You’ve also talked about this with me before, and I’ll give you the same cite I gave you last time: “It is well settled that rights gained under the Copyright Act may be abandoned.” — Ninth Circuit Court of Appeals, “MICRO STAR v. FORMGEN INC GT 3D 3D DOES 100”

It might not be an explicit part of the US Code, but the courts don’t see any ambiguity, so I don’t know why anyone else should claim to.

The is no act of “copyright.” Patents, and trademarks are different things.

there can be issues because the laws are vague and dates that trigger the countdown may be the first publication - which may be the first actual sale.
So the later date may be used because until then it wasn’t actually sold… The law is vague…

It might be complicated, but it is not “vague.” It is quite specific. As a general matter, “Copyright in a work created on or after January 1, 1978, subsists from its creation …”

There is no law that says you must enforce your copyright, only that you can.

IANAL but it seems to me that failing to enforce your copyright does not confer the ability for others to take your work and copyright it. So in what way is copyright non-enforcement not the same as public domain. I suppose, other than the risk that your heirs may decide to take up the enforcement right. But then, isn’t there something about “well you knew and did nothing about this until now, it’s a bit late after 20 years?” This is always the excuse used by companies to shut down fan sites - if you don’t defend your right, you lose it?

Failure to enforce is relevant to trademark issues, not copyright issues. Fan sites may present both kinds of questions.

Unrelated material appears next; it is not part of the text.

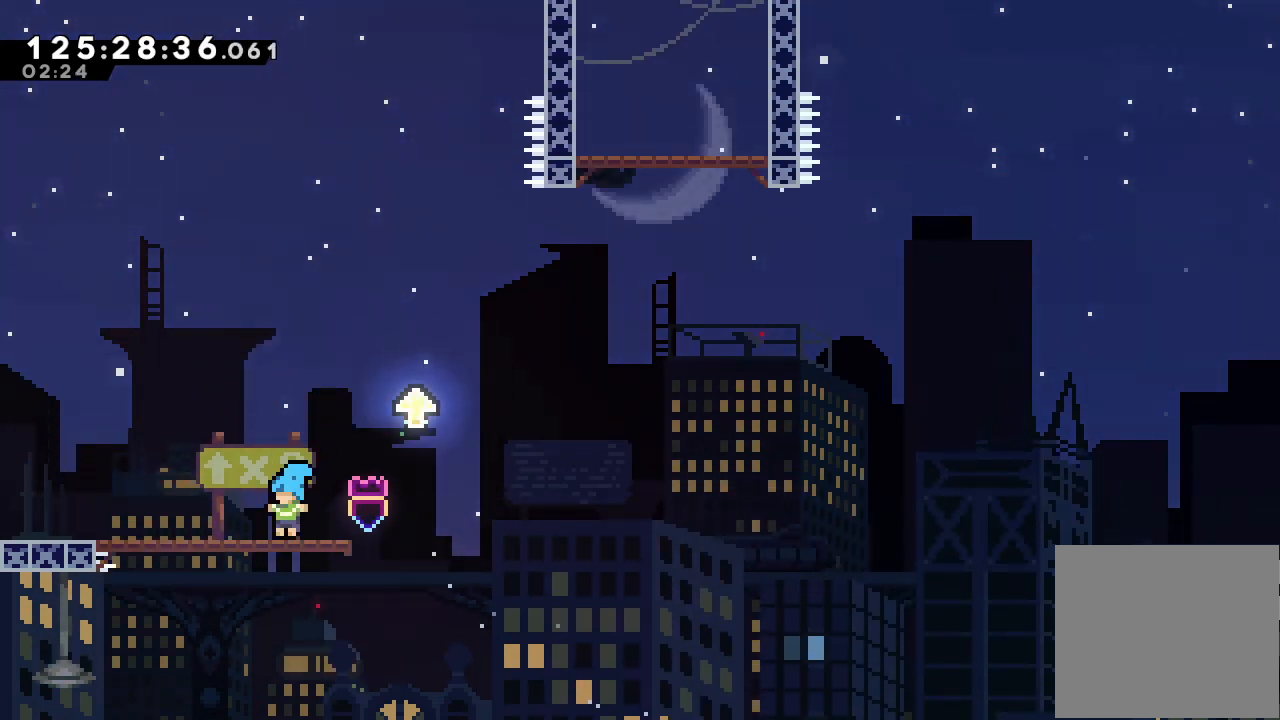
{"keys": ["d", "right"], "events": [[33, "right", "down"], [133, "d", "down"], [433, "d", "up"], [500, "d", "down"]]}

A copyright holder may choose to refrain from suing any particular person without losing his or her right to enforce.

The only limitation is the statute of limitations, which is three years. You can’t recover for an act of infringement that happened more than three years ago.

The Micro Star case does contain that line. It does so in a reference, though, to another case, HAMPTON v. PARAMOUNT PICTURES CORPORATION, 279 F.2d 100, 103 (9th Cir. 1960). 1960 means that the ruling was talking about an earlier and now superseded Copyright Act. Still, the Court found it relevant so let’s see what it says.

Looking at that 1951 case, I see the same language.

Why does the Court believe this? I read the case more closely this time than in the previous thread. Because the law was indeed different then: you needed to claim copyright rather than copyright attaching automatically.

Despite the 1998 ruling - a sidenote in a case that was not about placing a work into the public domain - I continue to question whether the current law makes this automatic supposition. In that I seem to be supported by everyone on the Internet who matters. When the more learned advocates of freeing their works do so, it’s not by any overt act of placing the work in the public domain, it is by the loophole variant of a license. Why don’t we see floods of works forthrightly in the public domain if there is a known mechanism for doing so?

Excuse me for citing Wikipedia, but it seems sound enough:

Like Wikipedia - which has a rather enormous stake in the subject - I’m not going to say that works can be put into the public domain until I see an actual court case on that particular subject, not one that merely copies boilerplate from rulings on superseded law.